Dando início à contagem do prazo de 90 dias para a Comissão Processante finalizar seu relatório sobre o processo ético-disciplinar alusivo à distribuição de cartilha em audiência pública na Câmara Municipal de Curitiba (CMC), a vereadora Professora Angela (Psol) foi notificada, via edital, pelo Diário Oficial do Município, da última sexta-feira (5). Ela é acusada de ter feito apologia ao uso de drogas ao distribuir o material impresso sobre Política de Redução de Danos no evento realizado no início de agosto no Legislativo. Ela nega as acusações.

“Realizadas três tentativas de notificação pessoal, não foi possível localizá-la. Desta forma, procede-se por meio deste edital, a sua notificação para oferecer defesa prévia por escrito, indicar as provas que pretenda produzir e arrolar testemunhas, até o máximo de dez, no prazo de dez dias corridos”, diz o documento, assinado pelo presidente da Comissão Processante 1/2025, vereador Renan Ceschin (Podemos). O andamento do caso pode ser acompanhado por meio do código do processo ético-disciplinar no Sistema de Proposições Legislativas.

A denúncia, que pode resultar na cassação do mandato da parlamentar, foi formalizada após a conclusão de uma sindicância pelo corregedor Sidnei Toaldo (PRD). Ele concluiu, na investigação prévia, que há indícios de violação do Código de Ética e Decoro Parlamentar da Câmara de Curitiba, com base em representações apresentadas pelos vereadores Da Costa (União) e Bruno Secco (PMB), e diante dos “indícios do fato e da conduta”, classificados como infração ético-disciplinar punível com suspensão ou cassação de mandato.

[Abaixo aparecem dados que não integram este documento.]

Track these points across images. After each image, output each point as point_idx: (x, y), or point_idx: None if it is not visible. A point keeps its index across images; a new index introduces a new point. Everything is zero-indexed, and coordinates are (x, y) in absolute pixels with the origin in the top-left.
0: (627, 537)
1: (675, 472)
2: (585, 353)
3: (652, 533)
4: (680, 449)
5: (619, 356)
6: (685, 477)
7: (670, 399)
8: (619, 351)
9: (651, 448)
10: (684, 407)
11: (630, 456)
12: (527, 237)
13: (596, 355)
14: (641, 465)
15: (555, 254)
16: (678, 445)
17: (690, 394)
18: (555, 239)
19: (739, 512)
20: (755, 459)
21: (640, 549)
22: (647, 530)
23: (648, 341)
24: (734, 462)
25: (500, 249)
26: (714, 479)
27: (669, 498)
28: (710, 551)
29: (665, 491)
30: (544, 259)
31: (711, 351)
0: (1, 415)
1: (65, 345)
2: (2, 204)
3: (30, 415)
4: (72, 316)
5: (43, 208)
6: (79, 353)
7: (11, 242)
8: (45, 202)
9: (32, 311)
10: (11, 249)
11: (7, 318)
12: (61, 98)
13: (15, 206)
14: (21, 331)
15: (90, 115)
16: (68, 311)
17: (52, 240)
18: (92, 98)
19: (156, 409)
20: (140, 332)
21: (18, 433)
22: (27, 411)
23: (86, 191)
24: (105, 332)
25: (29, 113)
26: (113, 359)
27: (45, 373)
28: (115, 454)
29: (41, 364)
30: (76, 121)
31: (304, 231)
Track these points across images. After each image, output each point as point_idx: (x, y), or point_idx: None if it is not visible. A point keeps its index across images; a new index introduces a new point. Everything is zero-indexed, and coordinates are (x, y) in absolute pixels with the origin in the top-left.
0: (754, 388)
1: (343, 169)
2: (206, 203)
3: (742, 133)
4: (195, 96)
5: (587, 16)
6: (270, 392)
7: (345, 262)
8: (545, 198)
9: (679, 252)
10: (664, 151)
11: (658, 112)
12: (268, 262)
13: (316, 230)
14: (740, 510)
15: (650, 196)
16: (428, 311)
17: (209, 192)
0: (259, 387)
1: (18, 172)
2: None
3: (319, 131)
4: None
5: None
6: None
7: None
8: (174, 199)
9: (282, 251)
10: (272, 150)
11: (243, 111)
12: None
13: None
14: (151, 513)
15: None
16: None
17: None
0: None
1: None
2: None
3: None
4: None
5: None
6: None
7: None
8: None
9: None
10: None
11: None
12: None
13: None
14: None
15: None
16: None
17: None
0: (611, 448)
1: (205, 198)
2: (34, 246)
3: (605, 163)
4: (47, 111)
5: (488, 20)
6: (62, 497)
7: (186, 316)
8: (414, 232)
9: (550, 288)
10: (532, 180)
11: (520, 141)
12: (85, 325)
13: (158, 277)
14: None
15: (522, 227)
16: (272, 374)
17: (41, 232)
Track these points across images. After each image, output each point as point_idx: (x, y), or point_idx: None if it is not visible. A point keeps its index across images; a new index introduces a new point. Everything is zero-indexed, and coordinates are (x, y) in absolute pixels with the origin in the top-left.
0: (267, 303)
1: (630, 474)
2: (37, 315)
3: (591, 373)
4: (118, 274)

Em razão da gravidade do enquadramento dado pela Corregedoria, é que o caso não foi levado ao Conselho de Ética e Decoro Parlamentar, sendo adotado o rito do Decreto-Lei 201/1967, aplicável quando há a possibilidade de perda do mandato parlamentar. Nesta situação, é que a abertura de uma Comissão Processante foi submetida ao plenário, que decidiu pela abertura da investigação por 29 a 6 votos. (Foto: Rodrigo Fonseca/CMC).